**Required work**
Exact copy, pictures excluded: print the lines from the one with "Referent / Referentka technickej" through the final line of the records.

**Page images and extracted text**
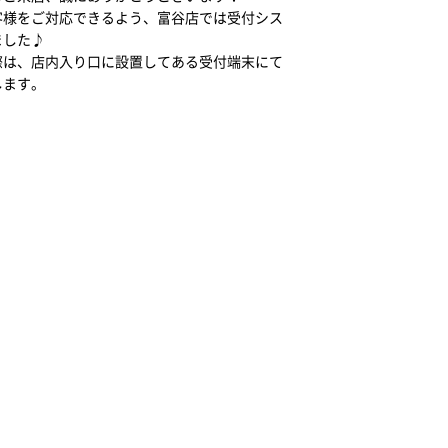
客様をご対応できるよう、富谷店では受付シス
ました♪
際は、店内入り口に設置してある受付端末にて
します。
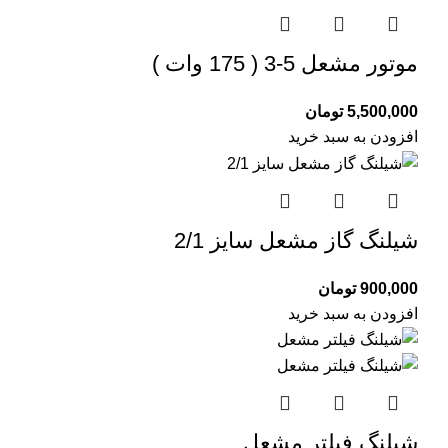
موتور مشعل 5-3 ( 175 وات )
5,500,000
تومان
افزودن به سبد خرید
شیلنگ گاز مشعل سایز 2/1
900,000
تومان
افزودن به سبد خرید
شیلنگ فیلتر مشعل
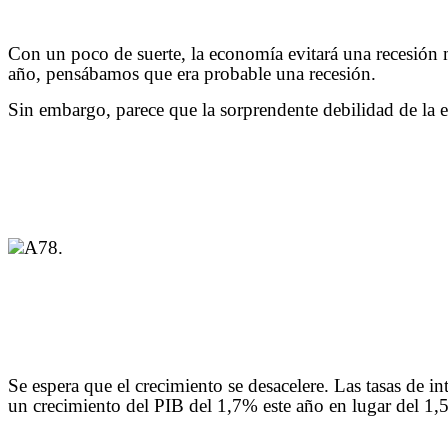
Con un poco de suerte, la economía evitará una recesión 
año, pensábamos que era probable una recesión.
Sin embargo, parece que la sorprendente debilidad de la e
.
Se espera que el crecimiento se desacelere. Las tasas de 
un crecimiento del PIB del 1,7% este año en lugar del 1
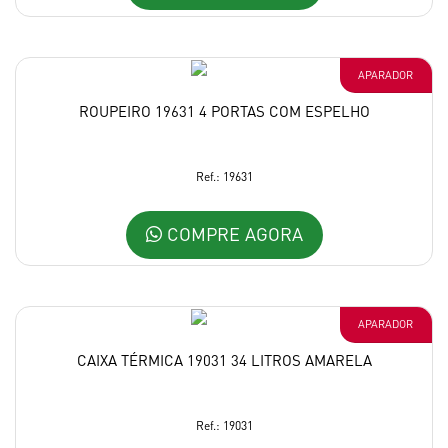
APARADOR
ROUPEIRO 19631 4 PORTAS COM ESPELHO
Ref.: 19631
COMPRE AGORA
APARADOR
CAIXA TÉRMICA 19031 34 LITROS AMARELA
Ref.: 19031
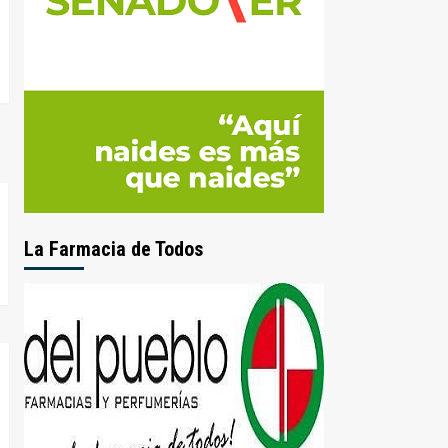
La Farmacia de Todos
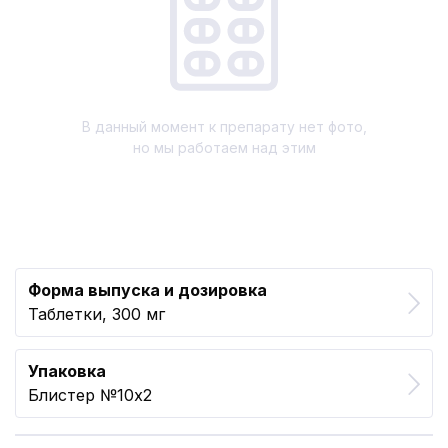
В данный момент к препарату нет фото,
но мы работаем над этим
Форма выпуска и дозировка
Таблетки, 300 мг
Упаковка
Блистер №10x2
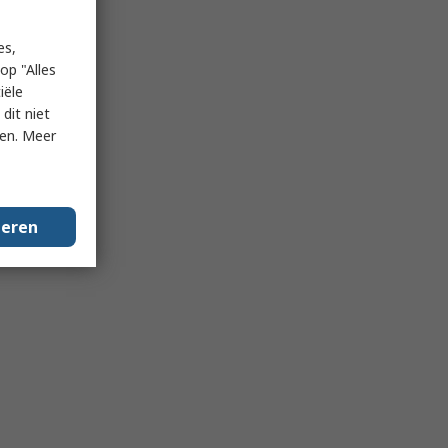
es,
op "Alles
iële
dit niet
ken. Meer
geren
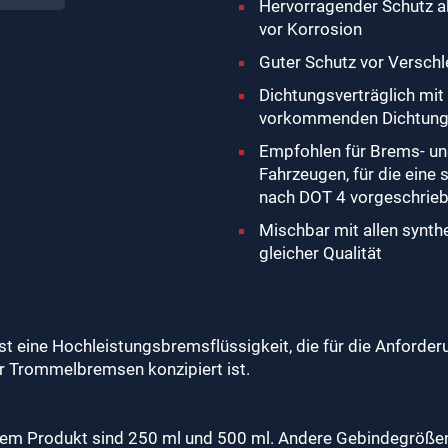
Hervorragender Schutz a
vor Korrosion
Guter Schutz vor Versch
Dichtungsverträglich mi
vorkommenden Dichtung
Empfohlen für Brems- u
Fahrzeugen, für die eine
nach DOT 4 vorgeschrieb
Mischbar mit allen synth
gleicher Qualität
st eine Hochleistungsbremsflüssigkeit, die für die Anforde
 Trommelbremsen konzipiert ist.
m Produkt sind 250 ml und 500 ml. Andere Gebindegrößen n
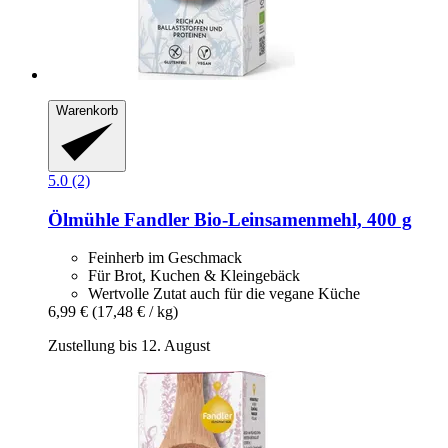
Warenkorb
5.0 (2)
Ölmühle Fandler
Bio-​Leinsamenmehl, 400 g
Feinherb im Geschmack
Für Brot, Kuchen & Kleingebäck
Wertvolle Zutat auch für die vegane Küche
6,99 €
(17,48 € / kg)
Zustellung bis 12. August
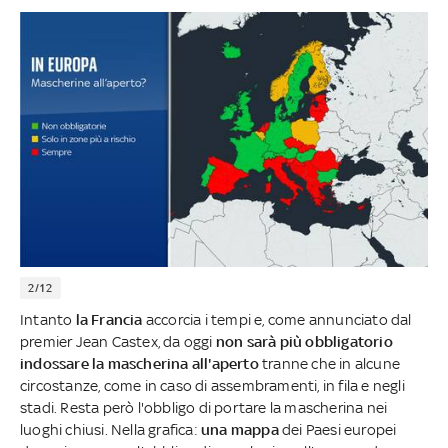
2/12
Intanto
la Francia
accorcia i tempi e, come annunciato dal
premier Jean Castex, da oggi
non sarà più obbligatorio
indossare la mascherina all'aperto
tranne che in alcune
circostanze, come in caso di assembramenti, in fila e negli
stadi. Resta però l'obbligo di portare la mascherina nei
luoghi chiusi. Nella grafica:
una mappa
dei Paesi europei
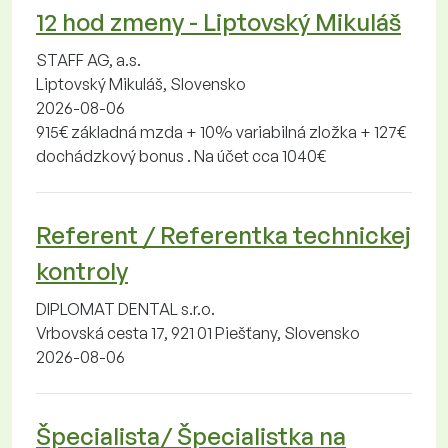
12 hod zmeny - Liptovský Mikuláš
STAFF AG, a.s.
Liptovský Mikuláš, Slovensko
2026-08-06
915€ základná mzda + 10% variabilná zložka + 127€
dochádzkový bonus . Na účet cca 1040€
Referent / Referentka technickej
kontroly
DIPLOMAT DENTAL s.r.o.
Vrbovská cesta 17, 921 01 Piešťany, Slovensko
2026-08-06
Špecialista/ Špecialistka na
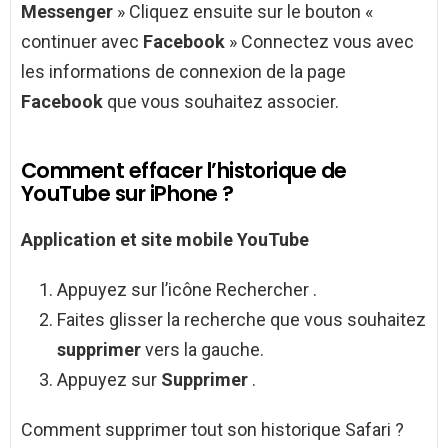
Messenger
» Cliquez ensuite sur le bouton «
continuer avec
Facebook
» Connectez vous avec
les informations de connexion de la page
Facebook
que vous souhaitez associer.
Comment effacer l’historique de
YouTube sur iPhone ?
Application et site mobile
YouTube
Appuyez sur l’icône Rechercher .
Faites glisser la recherche que vous souhaitez
supprimer
vers la gauche.
Appuyez sur
Supprimer
.
Comment supprimer tout son historique Safari ?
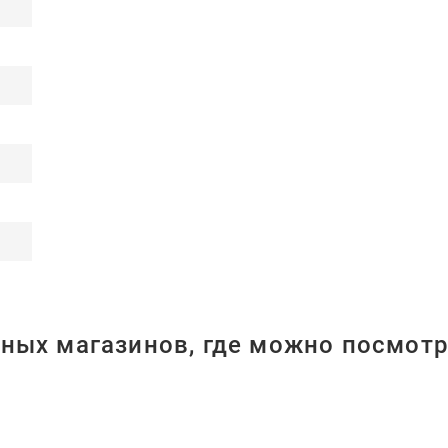
ных магазинов, где можно посмотр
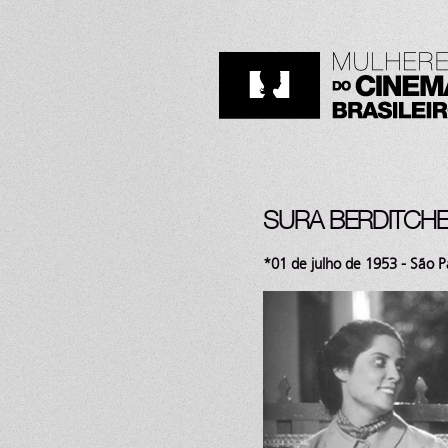
SURA BERDITCH
*01 de julho de 1953 - São P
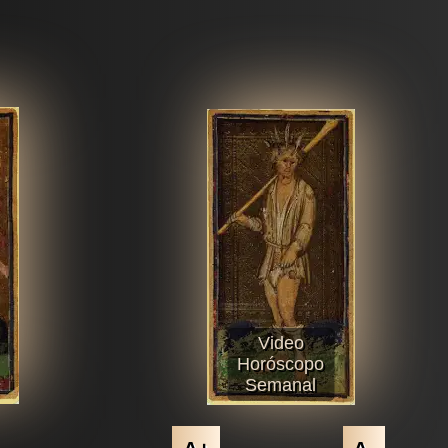
Video
Horóscopo
Semanal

**Exercise solution**
Referent / Referentka technickej
kontroly
DIPLOMAT DENTAL s.r.o.
Vrbovská cesta 17, 921 01 Piešťany, Slovensko
2026-08-06
Špecialista/ Špecialistka na
Messenger
» Cliquez ensuite sur le bouton «
continuer avec
Facebook
» Connectez vous avec
les informations de connexion de la page
Facebook
que vous souhaitez associer.
Comment effacer l’historique de
YouTube sur iPhone ?
Application et site mobile
YouTube
Appuyez sur l’icône Rechercher .
Faites glisser la recherche que vous souhaitez
supprimer
vers la gauche.
Appuyez sur
Supprimer
.
Comment supprimer tout son historique Safari ?
ных магазинов, где можно посмотр
SURA BERDITCH
*01 de julho de 1953 - São P
Video
Horóscopo
Semanal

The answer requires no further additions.